JOB ITEM:
From the first line of the records below, transcribe each line exactly up to and including the one with "## [0.0.1] 15/07/2022"; pictures stay out.

··· DATA EXTRACTS ···

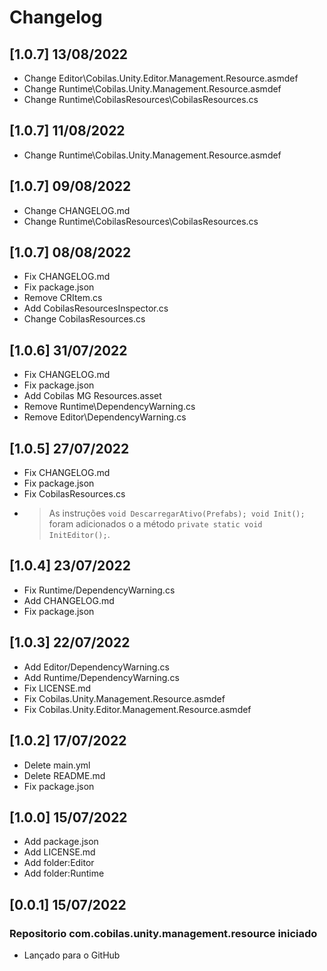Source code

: # Changelog
## [1.0.7] 13/08/2022
- Change Editor\Cobilas.Unity.Editor.Management.Resource.asmdef
- Change Runtime\Cobilas.Unity.Management.Resource.asmdef
- Change Runtime\CobilasResources\CobilasResources.cs
## [1.0.7] 11/08/2022
- Change Runtime\Cobilas.Unity.Management.Resource.asmdef
## [1.0.7] 09/08/2022
- Change CHANGELOG.md
- Change Runtime\CobilasResources\CobilasResources.cs
## [1.0.7] 08/08/2022
- Fix CHANGELOG.md
- Fix package.json
- Remove CRItem.cs
- Add CobilasResourcesInspector.cs
- Change CobilasResources.cs
## [1.0.6] 31/07/2022
- Fix CHANGELOG.md
- Fix package.json
- Add Cobilas MG Resources.asset
- Remove Runtime\DependencyWarning.cs
- Remove Editor\DependencyWarning.cs
## [1.0.5] 27/07/2022
- Fix CHANGELOG.md
- Fix package.json
- Fix CobilasResources.cs
- > As instruções `void DescarregarAtivo(Prefabs); void Init();` foram adicionados o a método `private static void InitEditor();`.
## [1.0.4] 23/07/2022
- Fix Runtime/DependencyWarning.cs
- Add CHANGELOG.md
- Fix package.json
## [1.0.3] 22/07/2022
- Add Editor/DependencyWarning.cs
- Add Runtime/DependencyWarning.cs
- Fix LICENSE.md
- Fix Cobilas.Unity.Management.Resource.asmdef
- Fix Cobilas.Unity.Editor.Management.Resource.asmdef
## [1.0.2] 17/07/2022
- Delete main.yml
- Delete README.md
- Fix package.json
## [1.0.0] 15/07/2022
- Add package.json
- Add LICENSE.md
- Add folder:Editor
- Add folder:Runtime
## [0.0.1] 15/07/2022
### Repositorio com.cobilas.unity.management.resource iniciado
- Lançado para o GitHub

···

SOLUTION BELOW:
Source code

: # Changelog
## [1.0.7] 13/08/2022
- Change Editor\Cobilas.Unity.Editor.Management.Resource.asmdef
- Change Runtime\Cobilas.Unity.Management.Resource.asmdef
- Change Runtime\CobilasResources\CobilasResources.cs
## [1.0.7] 11/08/2022
- Change Runtime\Cobilas.Unity.Management.Resource.asmdef
## [1.0.7] 09/08/2022
- Change CHANGELOG.md
- Change Runtime\CobilasResources\CobilasResources.cs
## [1.0.7] 08/08/2022
- Fix CHANGELOG.md
- Fix package.json
- Remove CRItem.cs
- Add CobilasResourcesInspector.cs
- Change CobilasResources.cs
## [1.0.6] 31/07/2022
- Fix CHANGELOG.md
- Fix package.json
- Add Cobilas MG Resources.asset
- Remove Runtime\DependencyWarning.cs
- Remove Editor\DependencyWarning.cs
## [1.0.5] 27/07/2022
- Fix CHANGELOG.md
- Fix package.json
- Fix CobilasResources.cs
- > As instruções `void DescarregarAtivo(Prefabs); void Init();` foram adicionados o a método `private static void InitEditor();`.
## [1.0.4] 23/07/2022
- Fix Runtime/DependencyWarning.cs
- Add CHANGELOG.md
- Fix package.json
## [1.0.3] 22/07/2022
- Add Editor/DependencyWarning.cs
- Add Runtime/DependencyWarning.cs
- Fix LICENSE.md
- Fix Cobilas.Unity.Management.Resource.asmdef
- Fix Cobilas.Unity.Editor.Management.Resource.asmdef
## [1.0.2] 17/07/2022
- Delete main.yml
- Delete README.md
- Fix package.json
## [1.0.0] 15/07/2022
- Add package.json
- Add LICENSE.md
- Add folder:Editor
- Add folder:Runtime
## [0.0.1] 15/07/2022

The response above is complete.